Is the Modality Gap a Bug or a Feature? A Robustness Perspective

arXiv cs.CV / 4/1/2026

💬 OpinionSignals & Early TrendsIdeas & Deep AnalysisModels & Research

Key Points

  • The paper analyzes why multi-modal contrastive models (like CLIP-style VLMs) exhibit a “modality gap,” where image and text embeddings become strongly separated in the shared space.
  • It shows that, under specific conditions, minimizing contrastive loss produces a global gap vector that is orthogonal to the modality embeddings.
  • The authors connect this modality gap to robustness, finding that reducing the gap does not affect clean accuracy but increases output stability under embedding perturbations.
  • Experiments indicate that a simple post-processing adjustment—moving one modality’s embeddings toward the mean of the other—can significantly improve robustness across many real-world VLMs without sacrificing clean performance.

Abstract

Many modern multi-modal models (e.g. CLIP) seek an embedding space in which the two modalities are aligned.

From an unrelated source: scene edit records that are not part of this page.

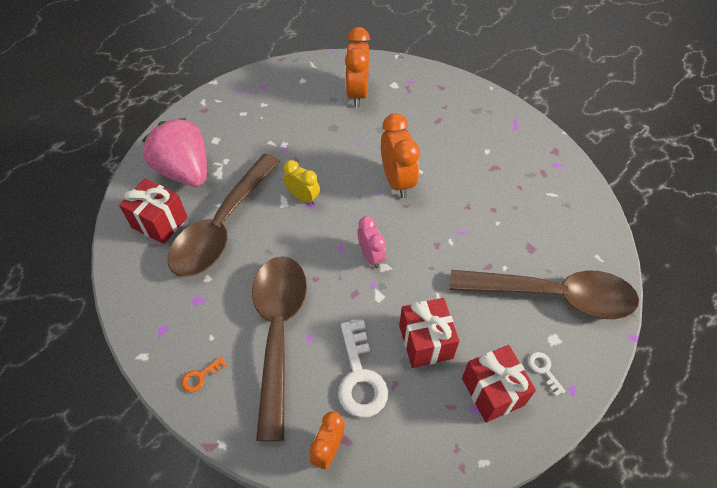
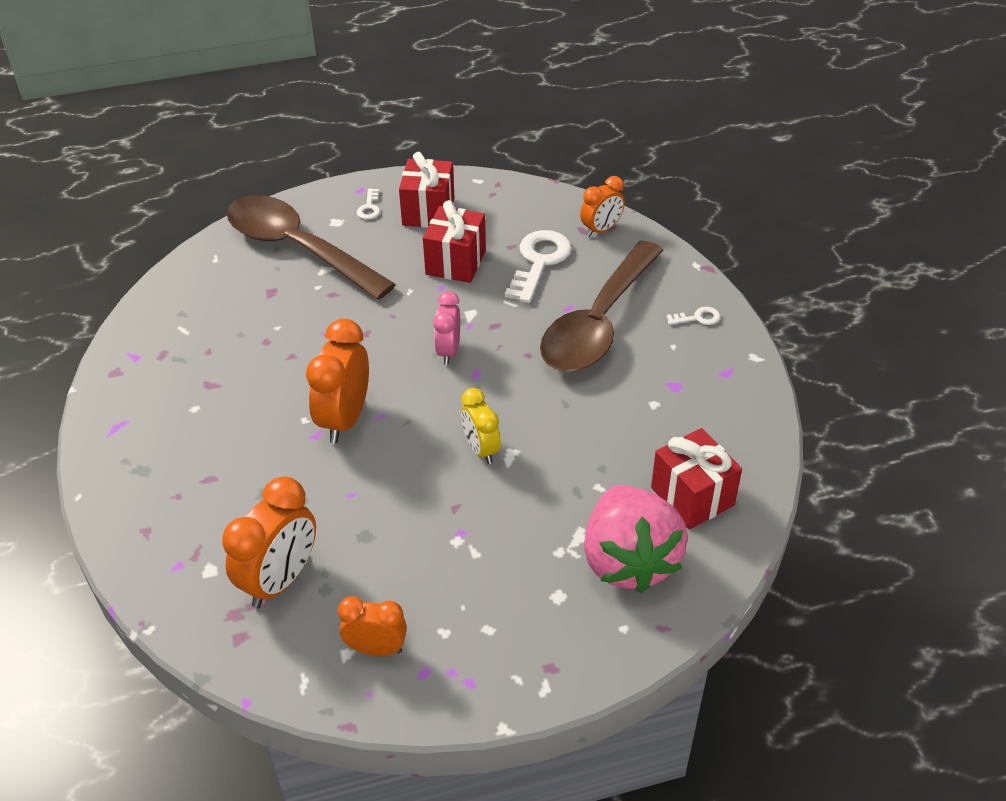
camera: 150 degrees left, 10 degrees down
(200, 377) = (698, 318): orange key -> white key
(222, 226) = (609, 456): brown spoon -> none
(290, 86) = (376, 648): none -> orange clock

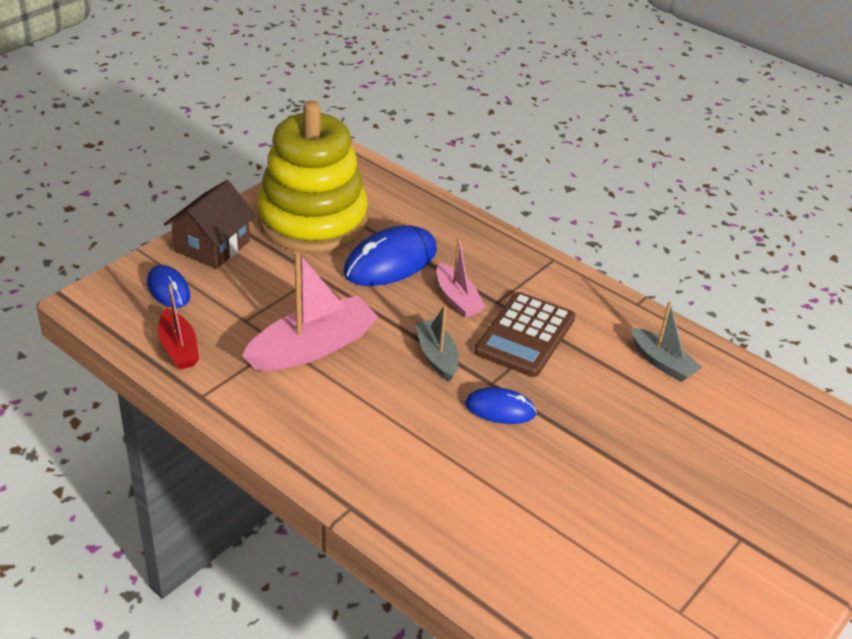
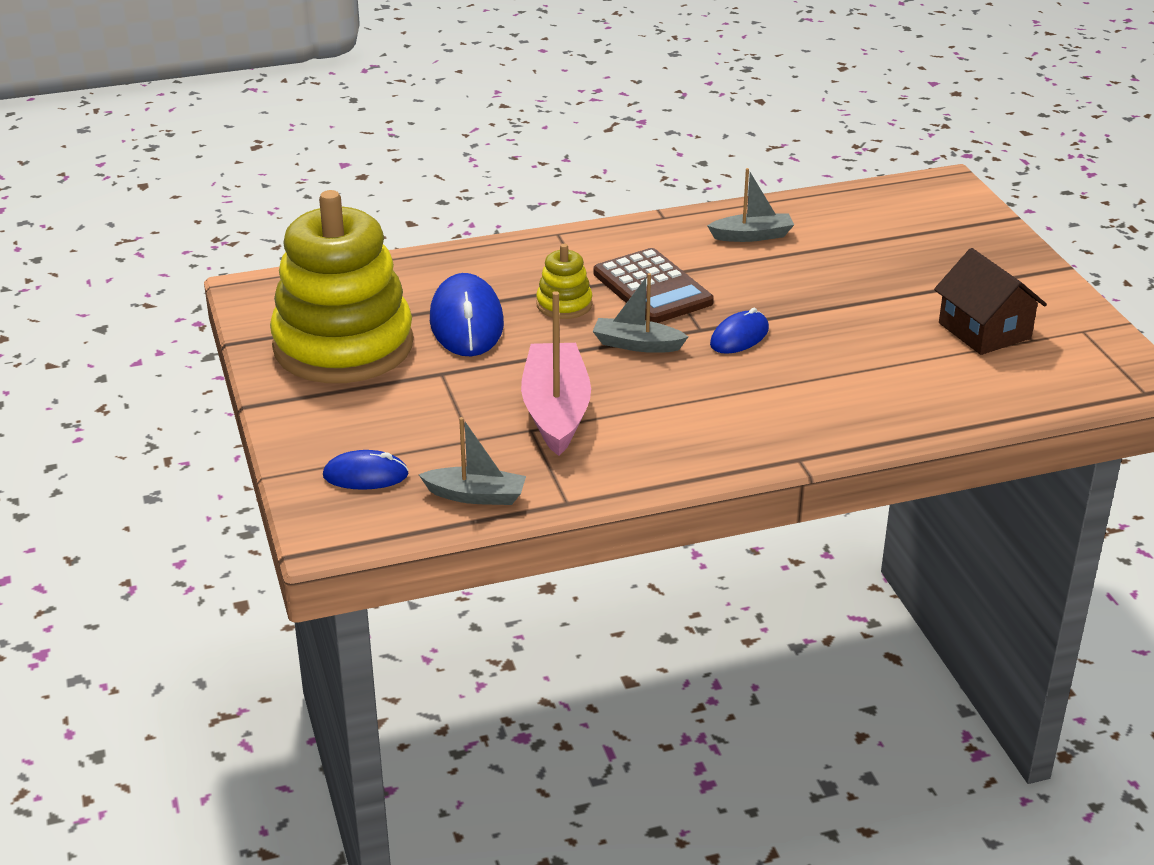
camera: 55 degrees left, 5 degrees down
(179, 348) = (476, 495): red boat -> grey boat
(212, 246) = (317, 424): brown house -> brown house (984, 331)
(457, 299) = (564, 304): pink boat -> yellow stacking toy

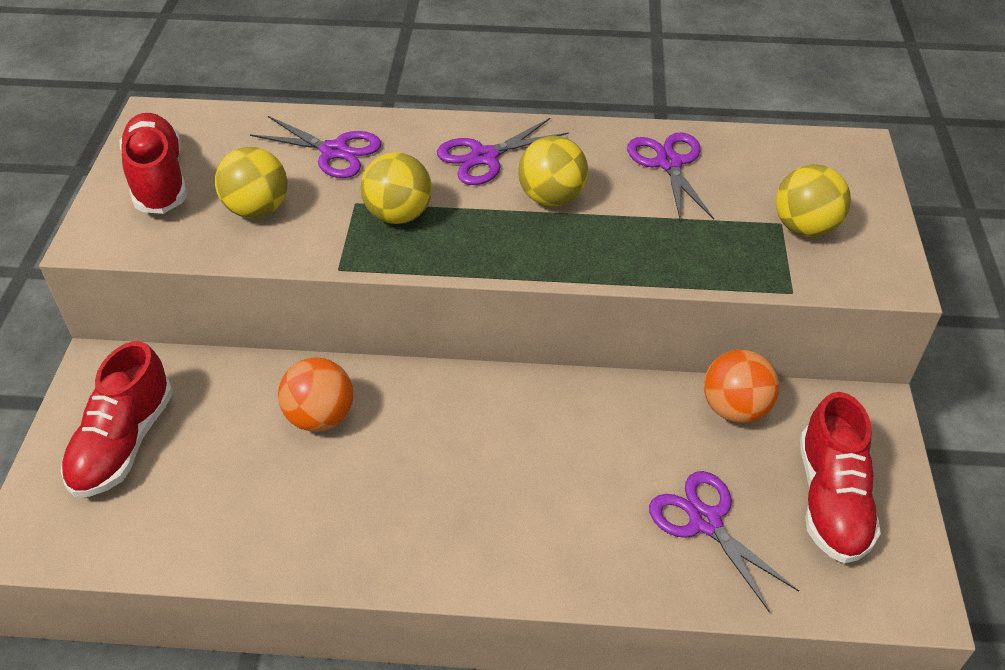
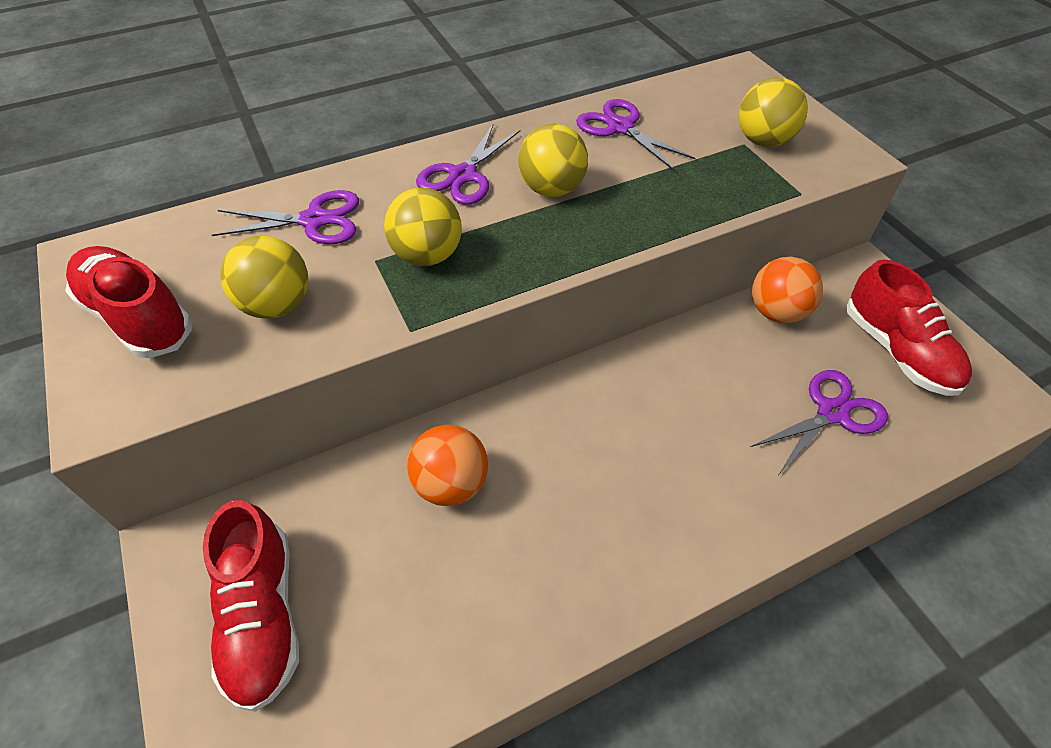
camera: 30 degrees left, 5 degrees up
(705, 521) = (832, 413): purple scissors -> purple scissors turned 120 degrees clockwise

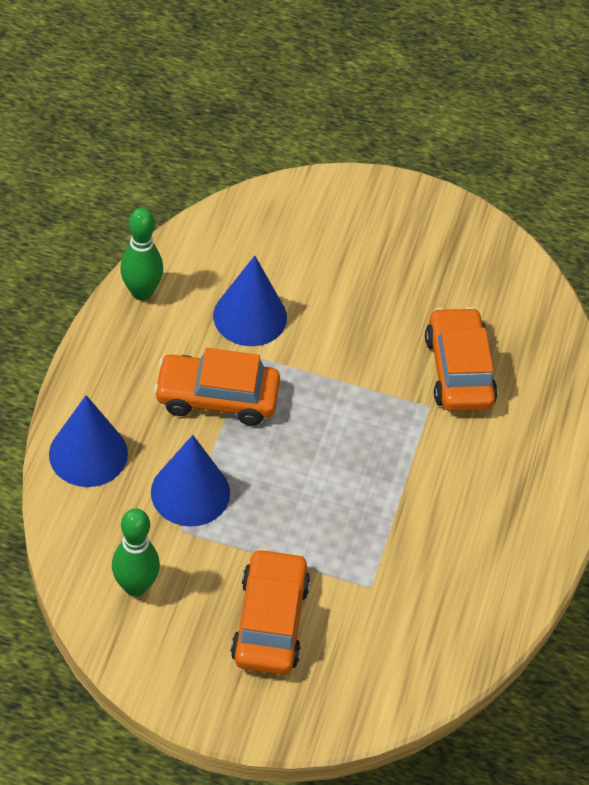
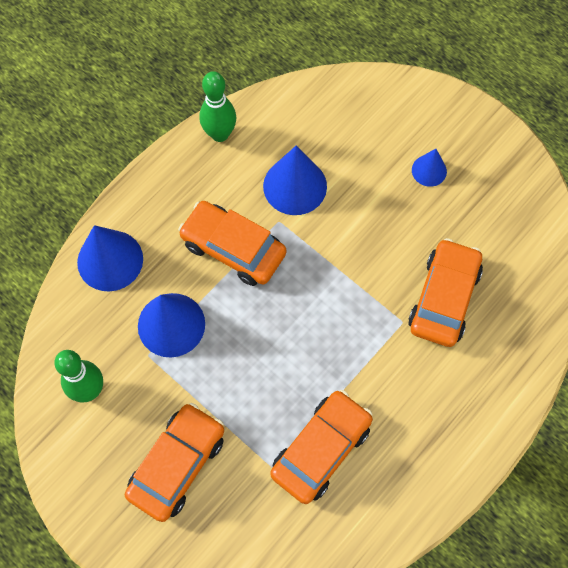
camera: 30 degrees right, 15 degrees up
(381, 257) = (429, 170): none -> blue cone
(410, 552) = (321, 449): none -> orange car

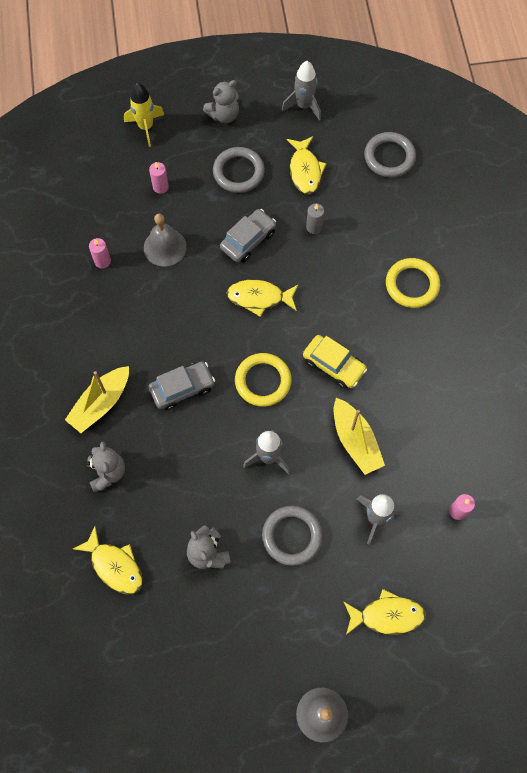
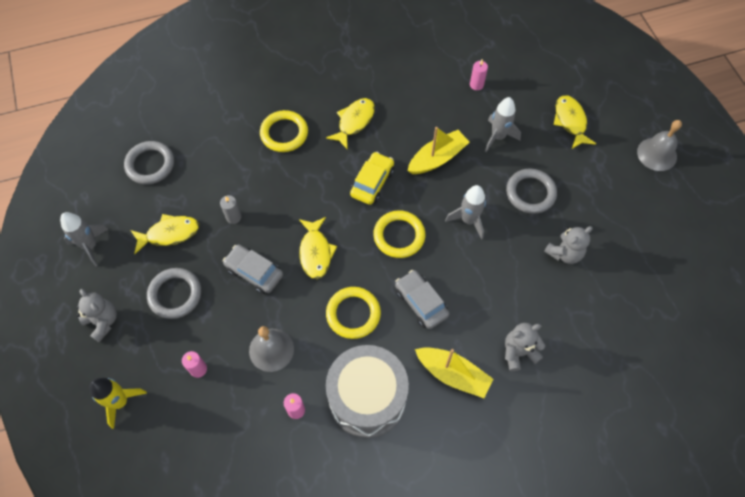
camera: 100 degrees left, 5 degrees down
(97, 322) = (367, 398): none -> grey drum
(114, 565) = (599, 326): yellow fish -> yellow fish (354, 122)
(184, 323) = (353, 314): none -> yellow ring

Somewhat surprisingly, almost all existing models show a strong modality gap: the distribution of images is well-separated from the distribution of texts in the shared embedding space. Despite a series of recent papers on this topic, it is still not clear why this gap exists nor whether closing the gap in post-processing will lead to better performance on downstream tasks. In this paper we show that under certain conditions, minimizing the contrastive loss yields a representation in which the two modalities are separated by a global gap vector that is orthogonal to their embeddings. We also show that under these conditions the modality gap is monotonically related to robustness: decreasing the gap does not change the clean accuracy of the models but makes it less likely that a model will change its output when the embeddings are perturbed. Our experiments show that for many real-world VLMs we can significantly increase robustness by a simple post-processing step that moves one modality towards the mean of the other modality, without any loss of clean accuracy.